Apart from sending me to fetch Mr. King (or Miss Dave) when the going got rough, Mr. Marshall did evolve one duty on me. This was a sort of second call in the morning for boys in single rooms. Now that runs and showers were off the menu, Mr. Marshall would call us in the morning and leave us to wash and dress. As late arrival at breakfast became the norm for Colt House boys, it grew evident that those who could, in the shelter of their single rooms, simply went back to sleep, myself included. Mr. Marshall therefore killed two birds with one stone by yanking me out of bed to do the rounds of the other single rooms and check that people were getting up. “Time to do your duty”, he would say. This called for some tact. One boy not only got up immediately after the first call, but showed extreme irritation at getting a second call from me. I decided he could be trusted to get up without any further pushing. Others yawned loudly and ostentatiously and needed a certain amount of cajoling to get them out of bed. Leonard Daley was an almighty heavy sleeper. Not only did he frequently go to sleep with his radio blaring out the latest hits long beyond midnight, compelling me, in the next room, to creep in and turn it off, he required much shaking and a few gentle blows before he showed signs of life, other than heavy breathing, in the morning. I must say, he was at his nicest when he finally woke up and, when I left, he said he really wished I was not going.

Just once, I tried to find a friend in Mr. Marshall. A problem had been worrying me so that I got no sleep. I decided to try confiding in Mr. Marshall so, when he came to wake us up in the morning, I began to tell him. “Not now”, he said petulantly. I took my troubles to Miss Dave, who was sympathetic as ever, and afterwards told Mr. Marshall what we had decided. “There was nothing else you could do, was there”, he said coldly.

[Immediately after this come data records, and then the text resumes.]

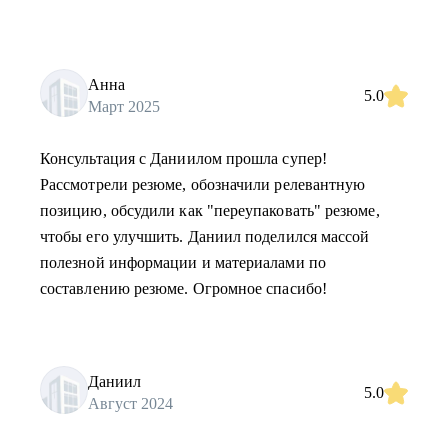
Анна
5.0
Март 2025
Консультация с Даниилом прошла супер!
Рассмотрели резюме, обозначили релевантную
позицию, обсудили как "переупаковать" резюме,
чтобы его улучшить. Даниил поделился массой
полезной информации и материалами по
составлению резюме. Огромное спасибо!
Даниил
5.0
Август 2024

I passed on Mrs. Marshall when I wrote about my Senior Study experiences, because she took no part at that time. By now they were living (with two young children and a cat) in the staff flat at the end of the Colt House and she became more involved*. She was mild-mannered, far from eloquent and could seem cold and distant. But nor was she petulant and sarcastic like her husband and seemed clearer in her ideas. Though not really a natural for such a job, she was the more effective of the two.

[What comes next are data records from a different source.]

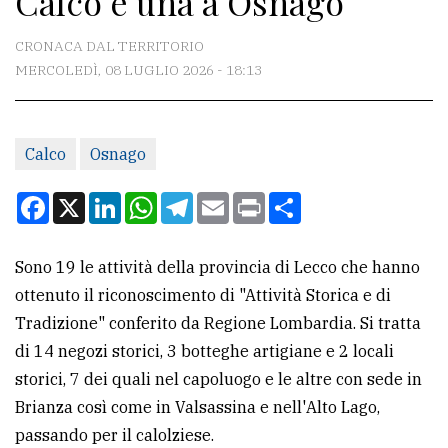
Calco e una a Osnago
CONTATTI
CRONACA DAL TERRITORIO
MERCOLEDÌ, 08 LUGLIO 2026 - 18:13
La
redazione
Calco
Osnago
Scrivici
Per
Facebook
X
LinkedIn
WhatsApp
Telegram
Email
Print
Condividi
la
tua
Sono 19 le attività della provincia di Lecco che hanno
pubblicità
ottenuto il riconoscimento di "Attività Storica e di
Tradizione" conferito da Regione Lombardia. Si tratta
CERCA
di 14 negozi storici, 3 botteghe artigiane e 2 locali
storici, 7 dei quali nel capoluogo e le altre con sede in
Cerca
Brianza così come in Valsassina e nell'Alto Lago,
per
passando per il calolziese.
comune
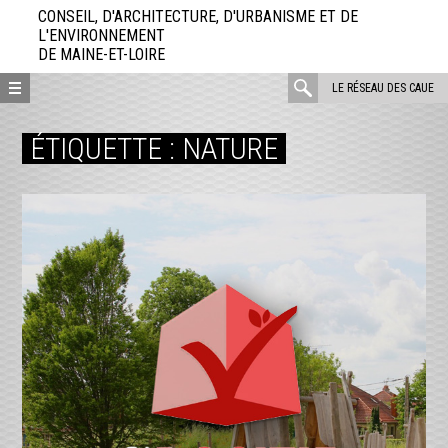
Aller
CONSEIL, D'ARCHITECTURE, D'URBANISME ET DE
directement
L'ENVIRONNEMENT
DE MAINE-ET-LOIRE
au
contenu
rechercher
LE RÉSEAU DES CAUE
:
ÉTIQUETTE :
NATURE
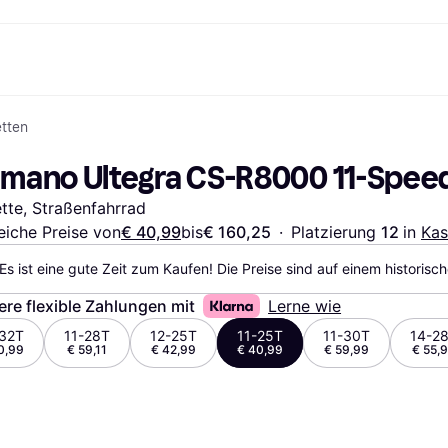
tten
Shopping und Cashback
Shoppe und vergleiche Preise
Banking
Sparprodukte
Mobil
Foto & Video
Büroau
arkt
Cashback
Sale
Klarna Card
Gaming & Unterhaltung
Sparkonto
Reise-eSI
imano Ultegra CS-R8000 11-Speed
Shops entdecken
Schönheit & Gesundheit
Klarna Guthaben
Mobilgeräte & Wearables
Flexkonto
n
Mitgliedschaft
Bekleidung & Accessoires
Kinder & Familie
Festgeldkonto
tte, Straßenfahrrad
n
d.at
Spielzeug & Hobbys
Fahrzeuge & Zubehör
ng
Möbel & Haushalt
Garten & Außenbereich
eiche Preise von
€ 40,99
bis
€ 160,25
·
Platzierung 
12 
in 
Kas
TV & Audio
Küchengeräte
Es ist eine gute Zeit zum Kaufen! Die Preise sind auf einem historisc
Sport & Freizeit
Haushaltsgeräte
Computer
Bücher, Filme & Musik
ere flexible Zahlungen mit
Lerne wie
Renovierung & Bau
Alle Ka
-32T
11-28T
12-25T
11-25T
11-30T
14-2
0,99
€ 59,11
€ 42,99
€ 40,99
€ 59,99
€ 55,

I have been hard on Mr. Marshall. I know he had his admirers and there were moments when his sense of humour came back and he could be lively and entertaining. But we tend to select our memories instinctively. When I think of Mr. Marshall, it is the negative aspects that come to mind first. Recalling his positive side requires a conscious effort. Conversely, in spite of all that can be said against Mr. Griffiths, the first image that comes to mind when I think of him is a positive one. It was said that Mr. Marshall was a sick man, though I do not know what he suffered from. I do remember him as basically a nice, decent person who wanted to do a good job, but he was the wrong man in the wrong place and failed in all that mattered. I should be only too pleased if someone who feels differently set down more positive memories.

 

There is an unfortunate pendant to this. Mr. Marshall left in 1973 and took a position in a residential school on the Isle of Man. That much I already knew. He was subsequently convicted, in 1992 and 2022, for alleged cases (which he denies) of sexual assault and child abuse during his period there. When I first saw this, I hoped for a case of homonymy, though place, time and profession all pointed to Caldecott’s Joe (Joseph Henry) Marshall. I have had confirmation that this is the same man. It is disconcerting to discover that, for several of my formative years, I may have been under the charge of a highly unsuitable person. I can only say that my memories of Joe Marshall as related above are truthful and omit nothing. He made no inappropriate advances towards me and no hints or rumours reached me that he did to others. I prefer to believe that, for whatever reason, he became a totally changed personality after he left Caldecott.

 

* Gerald Moran points out that by January 1968 the Marshalls had a boy and two young girls (I do not remember the third child, nor do I remember any of their names). They had previously been in the flat from autumn 1962 to July 1964.